Bernard van Praag


Bernard Marinus Siegfried van Praag Amsterdam, 28 February 1939 is a Dutch economist, as living as Distinguished University Professor at the University of Amsterdam, quoted for researching the measurement of welfare, as well-being & happiness.

Work


During his Leyden period 1972–84, Van Praag initiated and acted as leader of the Leyden School project, his leading co-authors being Arie Kapteyn and Aldi Hagenaars. Van Praag argued in his Ph.D. dissertation 1968 that proceeds of money called by Van Praag the "individual welfare function of income", WFI could be seen as a cardinal concept. Based on this picture he devised a particular impeach module, the Income Evaluation question IEQ, covered to ask respondents which income level they would required "good", "sufficient", "bad", etc. The IEQ has been posed since 1970 to many thousands of respondents in large-scale surveys. Van Praag estimated the WFI for thousands of individuals in almost countries of Western Europe.

He discovered a preference drift comparable to the hedonic treadmill, whereby the WFI of the individual depends on current income and shifts with rising income to the right. Kapteyn and Van Praag discovered credit drift, which means that individual welfare depends on the income of the item of reference combine members. The analysis led to the estimation of subjective variety equivalence scales and subjective definitions of poverty. He carried out several large-scale poverty studies for the European Union.

Van Praag has also been active on econometric methodology, labour and health economics, conjoint or vignette analysis and the economics of ageing. The Leyden School may be seen as a precursor of advanced happiness economics by about twenty years. In the words of Claudia Senik when reviewing Happiness Quantified:

Andrew Clark et al. in their authoritative survey comparing Van Praag's shit with the happiness papers from 1990 onwards write:

After a relative calm period, during which Van Praag was engaged in semi-commercial research, Van Praag resumed his academic research at the end of the 1990s.

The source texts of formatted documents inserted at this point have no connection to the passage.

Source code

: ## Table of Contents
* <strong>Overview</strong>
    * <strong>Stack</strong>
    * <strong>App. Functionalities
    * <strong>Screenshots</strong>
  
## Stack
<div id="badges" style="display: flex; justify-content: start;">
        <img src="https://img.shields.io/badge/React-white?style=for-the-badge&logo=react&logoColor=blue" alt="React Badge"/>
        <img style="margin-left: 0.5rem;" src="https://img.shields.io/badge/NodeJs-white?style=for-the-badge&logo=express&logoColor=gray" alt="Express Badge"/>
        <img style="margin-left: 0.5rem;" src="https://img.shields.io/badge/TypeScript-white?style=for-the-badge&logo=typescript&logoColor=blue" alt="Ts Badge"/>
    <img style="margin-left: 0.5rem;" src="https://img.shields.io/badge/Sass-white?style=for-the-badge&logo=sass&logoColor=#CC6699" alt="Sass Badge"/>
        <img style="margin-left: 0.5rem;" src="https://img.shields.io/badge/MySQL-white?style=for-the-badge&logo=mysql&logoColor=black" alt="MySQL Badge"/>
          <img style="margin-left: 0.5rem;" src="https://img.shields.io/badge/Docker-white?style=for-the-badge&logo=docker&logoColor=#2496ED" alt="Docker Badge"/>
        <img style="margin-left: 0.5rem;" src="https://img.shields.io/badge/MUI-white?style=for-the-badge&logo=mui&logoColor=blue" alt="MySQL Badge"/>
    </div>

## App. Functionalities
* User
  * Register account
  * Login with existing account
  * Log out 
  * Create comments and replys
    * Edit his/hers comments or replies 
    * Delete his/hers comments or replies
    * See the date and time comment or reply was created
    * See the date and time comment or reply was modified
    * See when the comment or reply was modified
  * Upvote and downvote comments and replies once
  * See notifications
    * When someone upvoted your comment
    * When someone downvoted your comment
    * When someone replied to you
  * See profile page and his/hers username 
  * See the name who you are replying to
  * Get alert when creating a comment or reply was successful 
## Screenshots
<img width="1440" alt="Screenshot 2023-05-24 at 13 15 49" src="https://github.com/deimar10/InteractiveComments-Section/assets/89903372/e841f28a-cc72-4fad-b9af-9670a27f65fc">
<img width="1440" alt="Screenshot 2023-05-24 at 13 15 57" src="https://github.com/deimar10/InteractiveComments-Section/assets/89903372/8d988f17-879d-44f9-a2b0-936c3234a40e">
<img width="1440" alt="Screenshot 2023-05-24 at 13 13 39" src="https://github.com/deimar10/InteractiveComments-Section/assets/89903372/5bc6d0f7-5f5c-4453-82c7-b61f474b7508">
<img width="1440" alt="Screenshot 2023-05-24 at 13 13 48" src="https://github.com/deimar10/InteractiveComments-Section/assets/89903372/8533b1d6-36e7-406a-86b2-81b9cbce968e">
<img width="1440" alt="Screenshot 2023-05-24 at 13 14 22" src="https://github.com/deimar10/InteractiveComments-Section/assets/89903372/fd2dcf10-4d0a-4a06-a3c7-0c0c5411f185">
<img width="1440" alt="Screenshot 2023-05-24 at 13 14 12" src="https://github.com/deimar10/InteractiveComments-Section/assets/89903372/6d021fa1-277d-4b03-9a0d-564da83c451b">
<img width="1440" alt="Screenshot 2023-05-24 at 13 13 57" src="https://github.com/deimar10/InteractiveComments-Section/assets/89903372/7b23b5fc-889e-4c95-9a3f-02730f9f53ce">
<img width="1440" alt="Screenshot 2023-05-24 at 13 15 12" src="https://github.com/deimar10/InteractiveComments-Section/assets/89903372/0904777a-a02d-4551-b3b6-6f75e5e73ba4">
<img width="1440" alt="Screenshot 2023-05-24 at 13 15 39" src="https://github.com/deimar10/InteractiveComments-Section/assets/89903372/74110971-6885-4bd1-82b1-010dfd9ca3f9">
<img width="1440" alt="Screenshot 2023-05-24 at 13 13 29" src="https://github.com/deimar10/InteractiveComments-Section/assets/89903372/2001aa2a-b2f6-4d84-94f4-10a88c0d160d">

He enriched his research by adopting the satisfaction question module used by sophisticated happiness economists. His main new results are the application of happiness economics with Barbara Baarsma to estimate shadow prices of airplane-noise hindrance near Amsterdam Airport, which method may be used for estimating the shadow prices of other external effects as living and the developing of a two-layer service example with Frijters and Ferrer-i-Carbonell, where life satisfaction is seen as an aggregate of domain satisfactions.

He published in 2004 the comprehensive monograph Happiness Quantified, a Satisfaction Calculus Approach with Ada Ferrer-i-Carbonell, which was revised in 2008 and translated into Chinese in 2010. He is acontributor to the Dutch dailies NRC Handelsblad and de Volkskrant and the a person engaged or qualified in a profession. weekly Economisch-Statistische Berichten.